> _BRIEF_: Your output should be the lines from the one with "Picture 3: First" through the end of the entries below, set down word for word and nothing else.

───── THE DATA

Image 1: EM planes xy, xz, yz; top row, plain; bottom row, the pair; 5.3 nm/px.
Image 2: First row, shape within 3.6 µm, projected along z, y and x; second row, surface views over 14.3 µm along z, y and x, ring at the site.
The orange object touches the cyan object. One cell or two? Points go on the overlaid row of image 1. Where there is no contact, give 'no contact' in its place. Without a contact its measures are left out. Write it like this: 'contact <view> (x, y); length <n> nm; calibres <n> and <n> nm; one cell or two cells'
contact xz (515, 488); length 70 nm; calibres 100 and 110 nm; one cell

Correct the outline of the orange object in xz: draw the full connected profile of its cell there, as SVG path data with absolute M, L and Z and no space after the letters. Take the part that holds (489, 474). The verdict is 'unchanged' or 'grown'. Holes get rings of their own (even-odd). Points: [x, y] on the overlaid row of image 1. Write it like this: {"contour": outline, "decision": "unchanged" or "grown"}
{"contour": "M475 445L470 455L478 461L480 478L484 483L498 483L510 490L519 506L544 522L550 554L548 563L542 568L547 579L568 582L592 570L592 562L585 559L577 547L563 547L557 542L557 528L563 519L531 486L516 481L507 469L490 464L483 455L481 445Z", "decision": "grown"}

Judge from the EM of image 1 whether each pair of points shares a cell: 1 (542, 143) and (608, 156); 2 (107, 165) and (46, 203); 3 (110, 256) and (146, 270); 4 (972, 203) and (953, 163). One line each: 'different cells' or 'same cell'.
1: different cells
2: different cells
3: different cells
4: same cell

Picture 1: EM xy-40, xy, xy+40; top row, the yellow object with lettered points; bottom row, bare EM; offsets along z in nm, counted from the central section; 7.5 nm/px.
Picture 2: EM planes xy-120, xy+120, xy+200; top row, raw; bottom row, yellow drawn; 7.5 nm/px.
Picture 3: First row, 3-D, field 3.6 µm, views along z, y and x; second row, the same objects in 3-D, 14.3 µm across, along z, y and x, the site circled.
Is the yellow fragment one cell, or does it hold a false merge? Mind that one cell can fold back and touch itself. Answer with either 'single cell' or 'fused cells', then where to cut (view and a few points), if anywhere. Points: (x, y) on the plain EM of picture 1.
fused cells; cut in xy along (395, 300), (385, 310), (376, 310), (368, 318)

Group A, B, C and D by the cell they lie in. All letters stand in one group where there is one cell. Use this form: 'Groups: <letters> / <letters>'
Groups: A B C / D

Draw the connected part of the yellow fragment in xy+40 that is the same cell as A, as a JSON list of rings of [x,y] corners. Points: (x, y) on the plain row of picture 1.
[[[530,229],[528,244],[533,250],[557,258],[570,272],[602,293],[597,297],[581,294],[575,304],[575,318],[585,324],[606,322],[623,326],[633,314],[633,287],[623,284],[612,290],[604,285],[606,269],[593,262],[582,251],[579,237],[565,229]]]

──────────

> _TASK OUTPUT_:
Picture 3: First row, 3-D, field 3.6 µm, views along z, y and x; second row, the same objects in 3-D, 14.3 µm across, along z, y and x, the site circled.
Is the yellow fragment one cell, or does it hold a false merge? Mind that one cell can fold back and touch itself. Answer with either 'single cell' or 'fused cells', then where to cut (view and a few points), if anywhere. Points: (x, y) on the plain EM of picture 1.
fused cells; cut in xy along (395, 300), (385, 310), (376, 310), (368, 318)

Group A, B, C and D by the cell they lie in. All letters stand in one group where there is one cell. Use this form: 'Groups: <letters> / <letters>'
Groups: A B C / D

Draw the connected part of the yellow fragment in xy+40 that is the same cell as A, as a JSON list of rings of [x,y] corners. Points: (x, y) on the plain row of picture 1.
[[[530,229],[528,244],[533,250],[557,258],[570,272],[602,293],[597,297],[581,294],[575,304],[575,318],[585,324],[606,322],[623,326],[633,314],[633,287],[623,284],[612,290],[604,285],[606,269],[593,262],[582,251],[579,237],[565,229]]]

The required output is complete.